The Cloud Formation template may be used as is or further customized to meet specific project needs (such as
adding additional AWS resources, such as RDS, or changing the region or availability zones in which the cluster
is run). We can also easily customize which add-ons will run on the cluster.
From a security perspective, the new cluster is secure by default, thanks to the following features:
- The Kubernetes cluster etcd is configured with transport layer security (TLS) for
clients and cluster nodes access.
- The cluster API server is configured with TLS for client access.
- Default Kubernetes access control is configured with a single administrator user account and different
service accounts for each Kubernetes service.
- All account tokens and passwords are randomly generated.
- All TLS keys, certificates, and Kubernetes secret tokens and passwords are generated on the first start of
the master server, and distributed via a unique S3 bucket.
- Key, certificate, and token files used to configure Kubernetes components on master and node instances are
placed to tmpfs mounted directories, so secret information is never saved on disks (except for the S3
bucket).
- The secret files placed to the S3 bucket are configured with ACL only enabling access to the cluster master
and node instance roles (and the AWS account administrator).
The new cluster is also reliable:
- In case of a node failure, a new node will be started by the node’s Auto Scaling Group, and the new node
will automatically join the cluster to recover available compute capacity.
- In case of a master failure, a new master instance will be started by the master Auto Scaling Group.
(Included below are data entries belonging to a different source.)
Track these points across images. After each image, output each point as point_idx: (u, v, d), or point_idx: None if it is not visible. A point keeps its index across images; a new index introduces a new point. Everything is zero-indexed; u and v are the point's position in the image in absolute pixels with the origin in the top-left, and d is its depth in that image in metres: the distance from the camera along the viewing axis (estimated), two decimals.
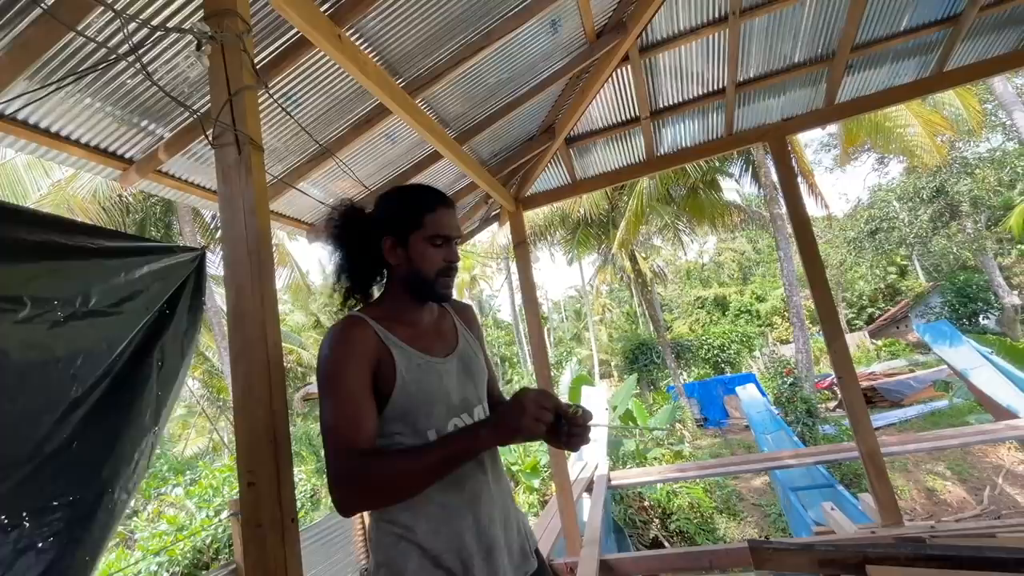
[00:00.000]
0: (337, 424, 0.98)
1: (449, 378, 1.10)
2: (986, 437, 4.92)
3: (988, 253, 17.49)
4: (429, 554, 0.98)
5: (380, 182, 3.02)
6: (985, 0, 2.92)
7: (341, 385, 1.00)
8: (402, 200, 1.16)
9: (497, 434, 0.92)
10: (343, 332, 1.05)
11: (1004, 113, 14.76)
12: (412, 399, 1.03)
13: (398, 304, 1.14)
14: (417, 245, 1.10)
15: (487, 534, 1.03)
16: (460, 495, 1.02)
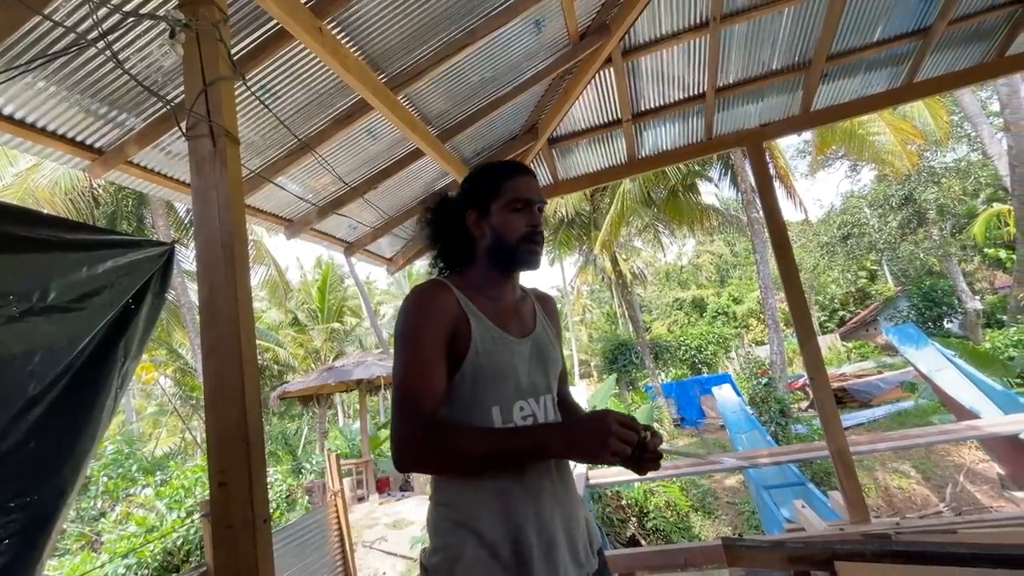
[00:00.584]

The new
master instance will automatically re-attach the master EIP, the master EBS, and therefore restore the
cluster functionality and configuration as it was before.
- Further reliability improvement may be achieved via configuring regular EBS backups via snapshots. This
process may itself be run as a pod or an add-on within the Kubernetes cluster.
- The nodes auto-scaling group is configured by default to span multiple availability zones.
The cluster is also scalable:
- The lowest scale possible is a single master node, which may run user load due to the fact that the master kubelet is
configured to register with the master API server.
- Scaling is possible via adding more nodes in the nodes auto-scaling group.
We also made sure that we are not limiting our options:
- The deployment procedure can be easily extended to other linux distributions, platforms, and cloud providers
due to the fact that all kubernetes components are started in docker containers.
Next Steps and Future Work
Having achieved the minimal set of features required to run a Kubernetes cluster in production, there is still
space for improvement:
Currently, the cluster is vulnerable to a failure of the availability zone where the master node is running. The
master auto-scaling group is intentionally limited to a single availability zone due to AWS EBS limitations (EBS
cannot be used in an availability zone different from the one in which it was initially created). There are two
ways of overcoming this issue:
- By regular snapshotting the master EBS and automatic recovery from the latest snapshot in a different
availability zone. This is suitable for extra-small deployments where only self-healing is required and some
downtime is acceptable.
- By setting up multi-master Kubernetes configuration. A default configuration for large scale deployments
(most of the deployments, in fact).
We are planning to implement both.
Even with the improvements described above, the cluster will still be vulnerable to whole region failures.
Because of this, we are planning to introduce cluster federation as an option, and entertain different automated
disaster recovery strategies for inter-region and hybrid deployments.
Security may also be improved with EBS encryption, embedding tools such as HashiCorp Vault, and potentially
changing secrets distribution strategy.